BRIEF. Repeat every entry exactly. Do not include the pictures.

________

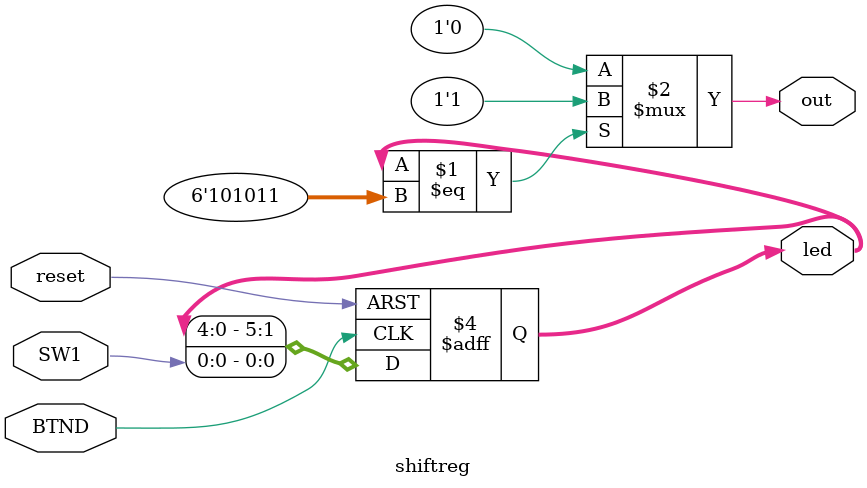
<source format=v>
module shiftreg(BTND,led,out,SW1,reset);
input BTND,SW1,reset;
output[5:0]led;
output out;
reg[5:0]led;
assign out=(led== 6'b101011) ? 1'b1:1'b0;
always @(posedge reset or posedge BTND)
 begin
  if(reset) led<=6'd0;
  else led<={led[4:0],SW1};
  
  
 end

endmodule 
</source>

________

EXERCISE RESPONSE.
<source format=v>
module shiftreg(BTND,led,out,SW1,reset);
input BTND,SW1,reset;
output[5:0]led;
output out;
reg[5:0]led;
assign out=(led== 6'b101011) ? 1'b1:1'b0;
always @(posedge reset or posedge BTND)
 begin
  if(reset) led<=6'd0;
  else led<={led[4:0],SW1};
  
  
 end

endmodule 
</source>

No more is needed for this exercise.